=== Begin Enclosure ===
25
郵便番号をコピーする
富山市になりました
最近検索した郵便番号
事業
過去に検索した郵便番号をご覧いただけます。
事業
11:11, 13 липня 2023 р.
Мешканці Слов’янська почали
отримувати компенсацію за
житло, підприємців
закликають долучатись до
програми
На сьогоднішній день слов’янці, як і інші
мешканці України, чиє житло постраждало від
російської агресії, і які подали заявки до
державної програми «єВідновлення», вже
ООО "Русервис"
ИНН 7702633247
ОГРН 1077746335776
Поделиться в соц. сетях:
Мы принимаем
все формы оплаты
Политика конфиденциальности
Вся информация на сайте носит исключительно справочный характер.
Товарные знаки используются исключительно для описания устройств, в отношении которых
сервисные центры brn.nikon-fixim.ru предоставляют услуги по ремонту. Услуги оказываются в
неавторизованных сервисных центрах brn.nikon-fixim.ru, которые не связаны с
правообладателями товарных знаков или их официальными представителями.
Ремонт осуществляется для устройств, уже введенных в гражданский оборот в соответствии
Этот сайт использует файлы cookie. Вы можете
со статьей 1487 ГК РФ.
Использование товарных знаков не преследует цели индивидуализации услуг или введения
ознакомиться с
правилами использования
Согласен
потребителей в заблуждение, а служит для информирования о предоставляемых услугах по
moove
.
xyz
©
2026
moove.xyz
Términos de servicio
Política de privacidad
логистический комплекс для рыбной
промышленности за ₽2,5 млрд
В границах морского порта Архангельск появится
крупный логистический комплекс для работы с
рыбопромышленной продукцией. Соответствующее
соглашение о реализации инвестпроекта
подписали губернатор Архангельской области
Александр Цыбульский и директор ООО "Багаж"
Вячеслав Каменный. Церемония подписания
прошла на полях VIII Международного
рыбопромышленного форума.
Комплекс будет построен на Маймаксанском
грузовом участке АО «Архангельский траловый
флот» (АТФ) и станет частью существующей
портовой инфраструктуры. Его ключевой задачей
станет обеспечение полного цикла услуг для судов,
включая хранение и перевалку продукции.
=== End Enclosure ===
From the line that contains "ОГРН 1077746335776" down to the last line of the listing above, repeat each line exactly, and include nothing else.

● **Answer area**
ОГРН 1077746335776
Поделиться в соц. сетях:
Мы принимаем
все формы оплаты
Политика конфиденциальности
Вся информация на сайте носит исключительно справочный характер.
Товарные знаки используются исключительно для описания устройств, в отношении которых
сервисные центры brn.nikon-fixim.ru предоставляют услуги по ремонту. Услуги оказываются в
неавторизованных сервисных центрах brn.nikon-fixim.ru, которые не связаны с
правообладателями товарных знаков или их официальными представителями.
Ремонт осуществляется для устройств, уже введенных в гражданский оборот в соответствии
Этот сайт использует файлы cookie. Вы можете
со статьей 1487 ГК РФ.
Использование товарных знаков не преследует цели индивидуализации услуг или введения
ознакомиться с
правилами использования
Согласен
потребителей в заблуждение, а служит для информирования о предоставляемых услугах по
moove
.
xyz
©
2026
moove.xyz
Términos de servicio
Política de privacidad
логистический комплекс для рыбной
промышленности за ₽2,5 млрд
В границах морского порта Архангельск появится
крупный логистический комплекс для работы с
рыбопромышленной продукцией. Соответствующее
соглашение о реализации инвестпроекта
подписали губернатор Архангельской области
Александр Цыбульский и директор ООО "Багаж"
Вячеслав Каменный. Церемония подписания
прошла на полях VIII Международного
рыбопромышленного форума.
Комплекс будет построен на Маймаксанском
грузовом участке АО «Архангельский траловый
флот» (АТФ) и станет частью существующей
портовой инфраструктуры. Его ключевой задачей
станет обеспечение полного цикла услуг для судов,
включая хранение и перевалку продукции.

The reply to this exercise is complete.